Caelum was still having issues reading her. Although her bioreadings all fell within normal ranges for a psychic, he couldn’t sense her emotional state and found it oddly captivating.
When she turned to him and smiled nervously, he straightened in his chair. Considering the woman was still sitting in the base a good sign, he tried to ease her anxiety with a smile of his own.
Her cheeks flushed. “Which, uh, class are you?”
“Technically, Sarpian,” he said. Remembering humans preferred elaboration, he continued. “I was genetically enhanced…long ago.”
“Am I an alien?”
“No.”
“You’re sure?”
“Indubitably.”
“Yeah, I can see how you’re an alien.”
“Visitor is the preferred terminology.”
“Sorry,” she said, turning back to the screen. “It’s…a lot to process.”
“You seem to be managing well, had you ever considered visitors a possibility? Human society is rife with fictional versions.”
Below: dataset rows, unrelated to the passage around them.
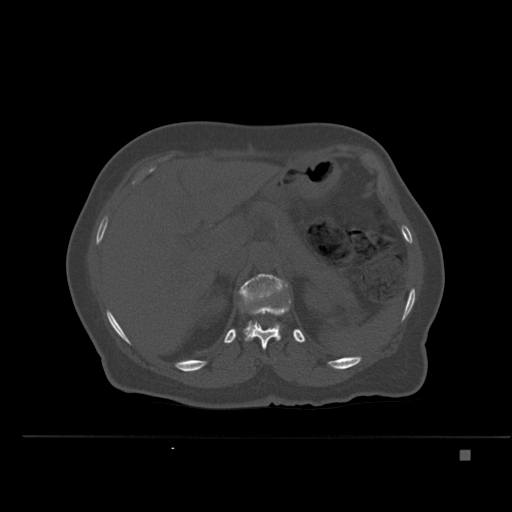
CT including the spine, one axial slice. Position 249 of 477 along the scan axis. Bone window (W 1800 / L 400 HU). 1.5 mm slice thickness. 512 × 512 image matrix, field of view 422 × 422 mm. Female patient, age 74 years. From the clinical record (not read from this slice): primary cancer: colon.
Annotated regions visible in this slice (semi-automatic segmentation, software-assisted and operator-edited):
- L1 vertebra: bounding box <239,274,288,341> (left, top, right, bottom; pixels)
- T12 vertebra: <242,300,291,350>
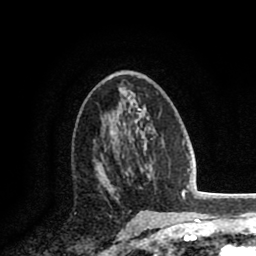
Breast MRI (dynamic contrast-enhanced), one axial slice; position 46 of 80 along the scan axis; cropped to one breast; dynamic contrast-enhanced series, time point 2 of 8 at this slice position (early post-contrast); 1.5 T; TE 2.6 ms, TR 5.8 ms; 2 mm slice thickness; 256 × 256 image matrix, field of view 165 × 165 mm. Female patient.
Structures marked on this image (semi-automatic segmentation, software-assisted and operator-edited):
- enhancing-tissue mask used for the functional tumour volume (all voxels passing the contrast-enhancement thresholds inside the analysis volume; usually the tumour): bounding box (x1, y1, x2, y2) in pixels: (96, 149, 132, 194)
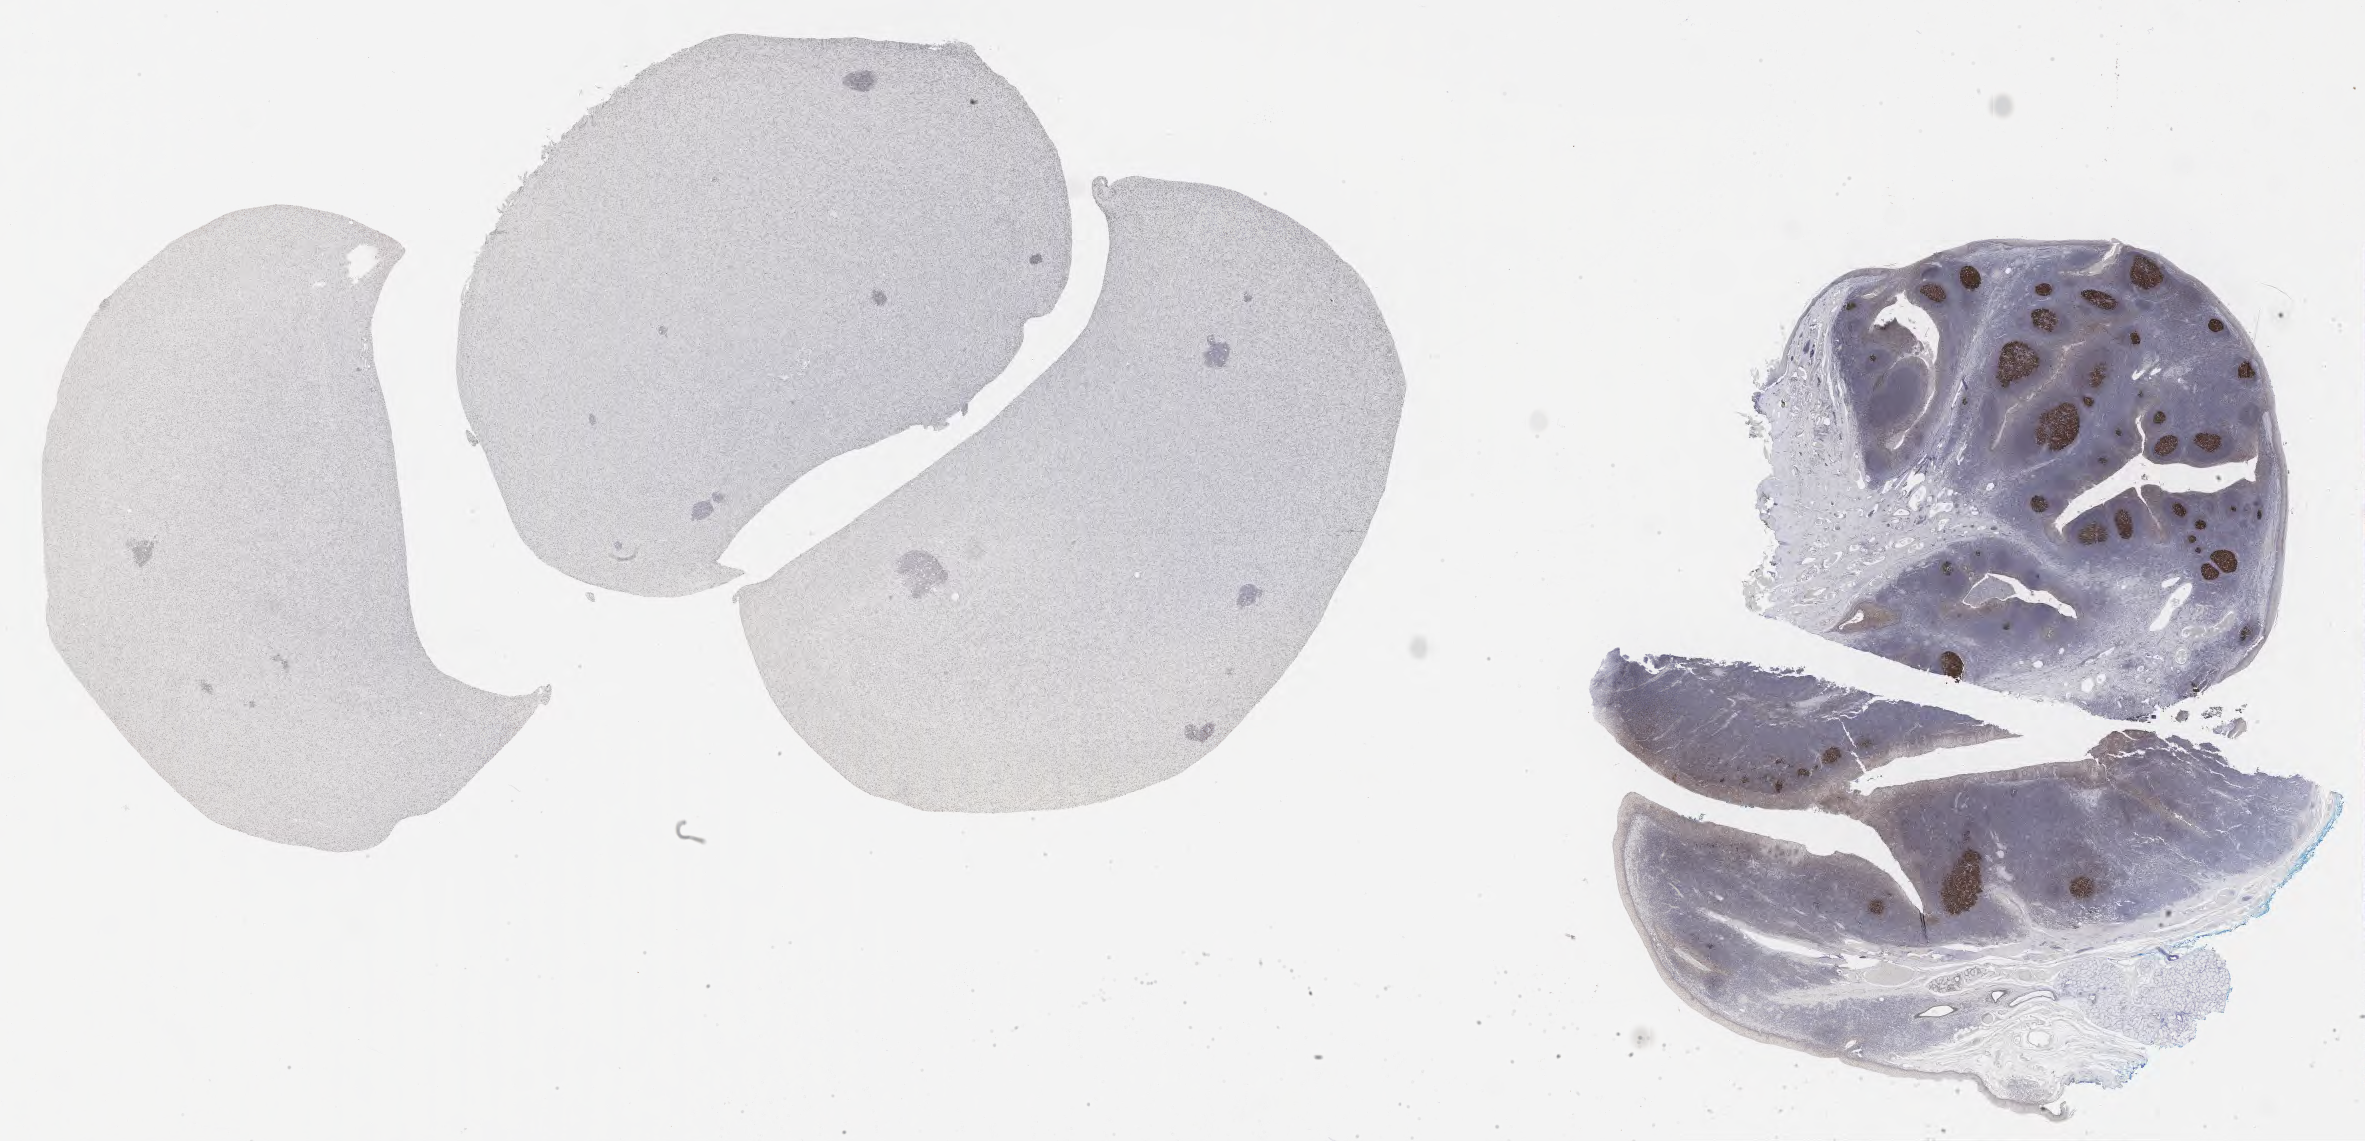
Immunohistochemistry (IHC) whole-slide image stained for BCL6 — low-resolution overview of the scanned area, about 38.2 x 18.4 mm. Specimen: tumor tissue. Patient: male, age 17 years.
Histologic diagnosis: Burkitt lymphoma, NOS.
“Honestly, I never dismissed the idea. Do you know much about India?”
“Some, your culture has many fascinating tales of beings coming down from the sky,” he replied, watching her cheeks darken. “The Mahabharata is an interesting read.”
“Yes. Is it true?”
“I’m uncertain, I was…far away during that time period on your planet.”
“You were alive then? Did ali—visitors come here back then?”
“Yes and yes.”
“So it could be true? Crap, this is intense…are you sure I’m not an alien? The people on the psychic board said I can’t be telekinetic.”
“You are not alien. Your scan should be done now, I can show you,” he said, rising from his seat and moving up behind her. “That blue bar on the bottom of the screen. Tap it twice.”
Sanjeeta nodded and tapped, bringing up her DNA sequence.
Caelum stared at it, tilting his head to the side. “Intriguing.”
“What is?” Hinta asked, returning from the lounge.
He didn’t answer right away, causing the woman beside him to clear her throat and eye him sideways. “Pardon, yes, it seems you have four distinct sets of psionics.”
“What the hell does that mean?”
“All of your grandparents had the psychic gene,” Hinta added for clarity. “Do you remember them or your parents doing anything odd?”
“No, not a damn thing,” she replied, shaking her head. “Is that bad?”
“Quite the contrary, you may be one of the strongest psychics on Earth with guidance,” Caelum said, watching her and Hinta’s faces drop. “Did I say something wrong?”